REQUIREMENT: Reproduce these lines with every occurrence of "Schokolade" replaced by "Chocolate", leaving everything else unchanged. Omit the pictures from your output.

DATA FOR ANALYSIS:
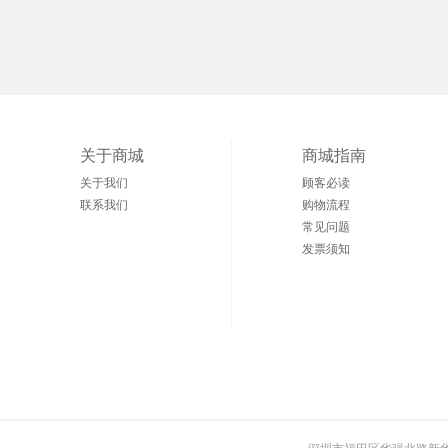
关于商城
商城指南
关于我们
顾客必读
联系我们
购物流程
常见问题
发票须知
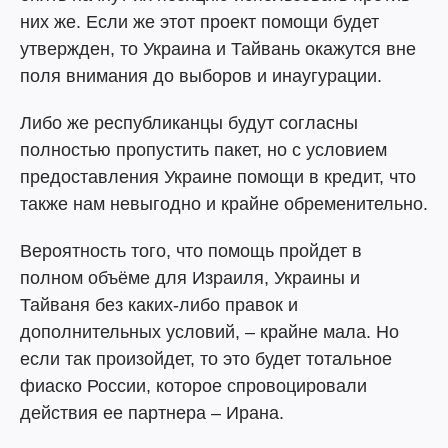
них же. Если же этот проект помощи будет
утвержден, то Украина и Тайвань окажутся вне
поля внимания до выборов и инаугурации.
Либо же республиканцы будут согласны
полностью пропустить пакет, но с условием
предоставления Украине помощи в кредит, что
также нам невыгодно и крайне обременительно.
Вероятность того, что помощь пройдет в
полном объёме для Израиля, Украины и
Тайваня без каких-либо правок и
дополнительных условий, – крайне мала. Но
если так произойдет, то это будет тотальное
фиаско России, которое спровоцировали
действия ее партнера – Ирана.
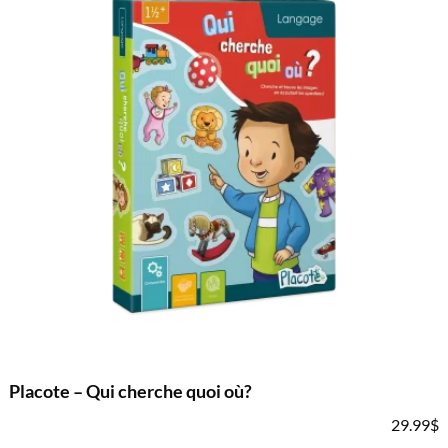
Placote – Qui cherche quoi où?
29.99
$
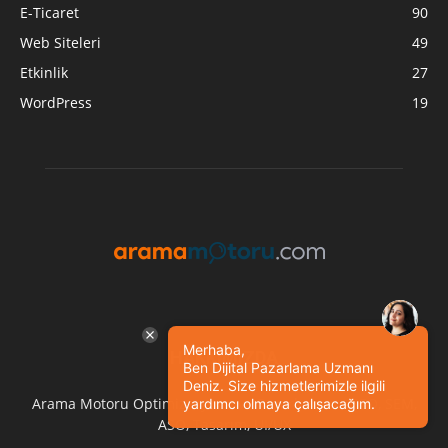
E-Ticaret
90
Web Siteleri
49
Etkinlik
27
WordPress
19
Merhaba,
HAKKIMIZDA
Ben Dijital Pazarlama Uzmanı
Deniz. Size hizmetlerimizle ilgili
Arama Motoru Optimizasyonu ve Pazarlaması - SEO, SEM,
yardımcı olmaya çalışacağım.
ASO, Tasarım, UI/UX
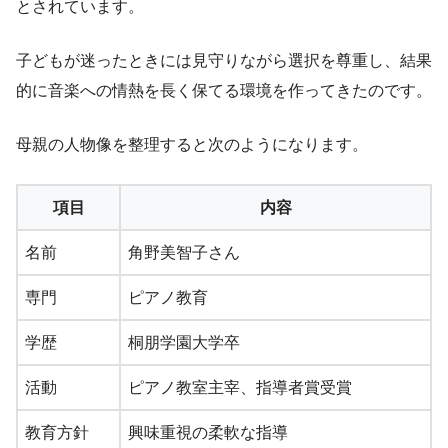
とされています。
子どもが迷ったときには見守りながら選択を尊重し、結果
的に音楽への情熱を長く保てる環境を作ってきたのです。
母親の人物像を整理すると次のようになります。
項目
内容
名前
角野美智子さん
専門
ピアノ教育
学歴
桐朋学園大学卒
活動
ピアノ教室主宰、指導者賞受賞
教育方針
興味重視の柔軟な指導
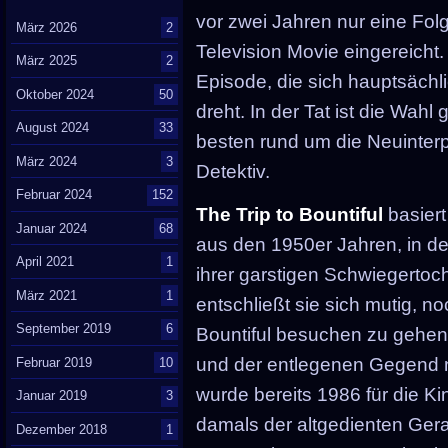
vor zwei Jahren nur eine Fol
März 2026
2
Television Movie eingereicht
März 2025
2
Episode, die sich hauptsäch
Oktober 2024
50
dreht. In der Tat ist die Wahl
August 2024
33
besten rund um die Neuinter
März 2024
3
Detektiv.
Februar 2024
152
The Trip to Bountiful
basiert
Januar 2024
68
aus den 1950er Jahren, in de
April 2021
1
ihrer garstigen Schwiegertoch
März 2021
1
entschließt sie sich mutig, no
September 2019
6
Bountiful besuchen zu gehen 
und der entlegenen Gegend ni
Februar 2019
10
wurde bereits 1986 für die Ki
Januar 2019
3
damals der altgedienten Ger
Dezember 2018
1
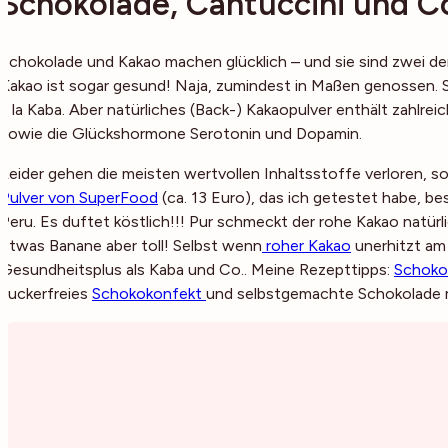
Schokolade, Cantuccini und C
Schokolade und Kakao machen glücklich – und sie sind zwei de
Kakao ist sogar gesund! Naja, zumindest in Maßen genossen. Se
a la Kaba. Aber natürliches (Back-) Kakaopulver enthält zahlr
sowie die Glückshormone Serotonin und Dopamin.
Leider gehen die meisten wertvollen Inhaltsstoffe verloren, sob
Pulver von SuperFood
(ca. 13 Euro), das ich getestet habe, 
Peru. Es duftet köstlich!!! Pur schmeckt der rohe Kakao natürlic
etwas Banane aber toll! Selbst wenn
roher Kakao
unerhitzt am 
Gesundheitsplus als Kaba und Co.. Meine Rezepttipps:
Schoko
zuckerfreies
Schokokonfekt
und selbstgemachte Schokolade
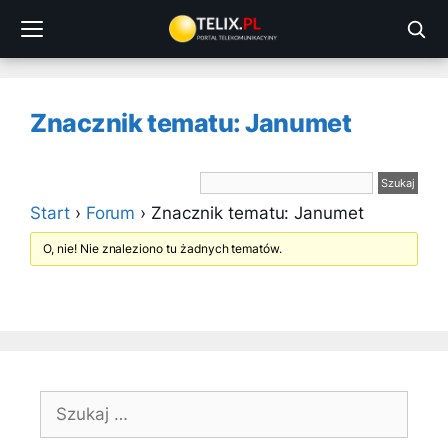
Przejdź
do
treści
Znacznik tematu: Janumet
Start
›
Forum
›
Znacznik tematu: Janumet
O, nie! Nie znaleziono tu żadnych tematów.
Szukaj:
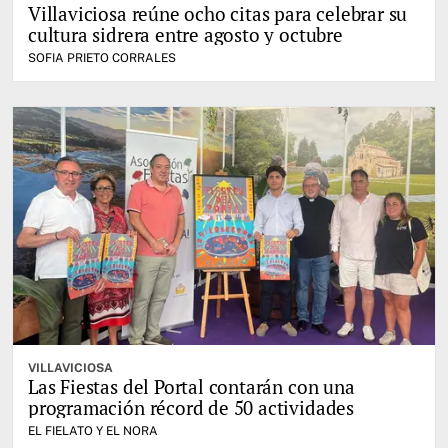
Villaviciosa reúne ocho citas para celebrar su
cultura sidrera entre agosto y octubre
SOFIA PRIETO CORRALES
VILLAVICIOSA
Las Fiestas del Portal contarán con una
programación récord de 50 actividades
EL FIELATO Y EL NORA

RESULT:
关于商城
商城指南
关于我们
顾客必读
联系我们
购物流程
常见问题
发票须知
них же. Если же этот проект помощи будет
утвержден, то Украина и Тайвань окажутся вне
поля внимания до выборов и инаугурации.
Либо же республиканцы будут согласны
полностью пропустить пакет, но с условием
предоставления Украине помощи в кредит, что
также нам невыгодно и крайне обременительно.
Вероятность того, что помощь пройдет в
полном объёме для Израиля, Украины и
Тайваня без каких-либо правок и
дополнительных условий, – крайне мала. Но
если так произойдет, то это будет тотальное
фиаско России, которое спровоцировали
действия ее партнера – Ирана.
Placote – Qui cherche quoi où?
29.99
$
E-Ticaret
90
Web Siteleri
49
Etkinlik
27
WordPress
19
Merhaba,
HAKKIMIZDA
Ben Dijital Pazarlama Uzmanı
Deniz. Size hizmetlerimizle ilgili
Arama Motoru Optimizasyonu ve Pazarlaması - SEO, SEM,
yardımcı olmaya çalışacağım.
ASO, Tasarım, UI/UX
とされています。
子どもが迷ったときには見守りながら選択を尊重し、結果
的に音楽への情熱を長く保てる環境を作ってきたのです。
母親の人物像を整理すると次のようになります。
項目
内容
名前
角野美智子さん
専門
ピアノ教育
学歴
桐朋学園大学卒
活動
ピアノ教室主宰、指導者賞受賞
教育方針
興味重視の柔軟な指導
vor zwei Jahren nur eine Fol
März 2026
2
Television Movie eingereicht
März 2025
2
Episode, die sich hauptsäch
Oktober 2024
50
dreht. In der Tat ist die Wahl
August 2024
33
besten rund um die Neuinter
März 2024
3
Detektiv.
Februar 2024
152
The Trip to Bountiful
basiert
Januar 2024
68
aus den 1950er Jahren, in de
April 2021
1
ihrer garstigen Schwiegertoch
März 2021
1
entschließt sie sich mutig, no
September 2019
6
Bountiful besuchen zu gehen 
und der entlegenen Gegend ni
Februar 2019
10
wurde bereits 1986 für die Ki
Januar 2019
3
damals der altgedienten Ger
Dezember 2018
1
Chocolate, Cantuccini und C
Chocolate und Kakao machen glücklich – und sie sind zwei de
Kakao ist sogar gesund! Naja, zumindest in Maßen genossen. Se
a la Kaba. Aber natürliches (Back-) Kakaopulver enthält zahlr
sowie die Glückshormone Serotonin und Dopamin.
Leider gehen die meisten wertvollen Inhaltsstoffe verloren, sob
Pulver von SuperFood
(ca. 13 Euro), das ich getestet habe, 
Peru. Es duftet köstlich!!! Pur schmeckt der rohe Kakao natürlic
etwas Banane aber toll! Selbst wenn
roher Kakao
unerhitzt am 
Gesundheitsplus als Kaba und Co.. Meine Rezepttipps:
Schoko
zuckerfreies
Schokokonfekt
und selbstgemachte Chocolate
Przejdź
do
treści
Znacznik tematu: Janumet
Start
›
Forum
›
Znacznik tematu: Janumet
O, nie! Nie znaleziono tu żadnych tematów.
Szukaj:
Villaviciosa reúne ocho citas para celebrar su
cultura sidrera entre agosto y octubre
SOFIA PRIETO CORRALES
VILLAVICIOSA
Las Fiestas del Portal contarán con una
programación récord de 50 actividades
EL FIELATO Y EL NORA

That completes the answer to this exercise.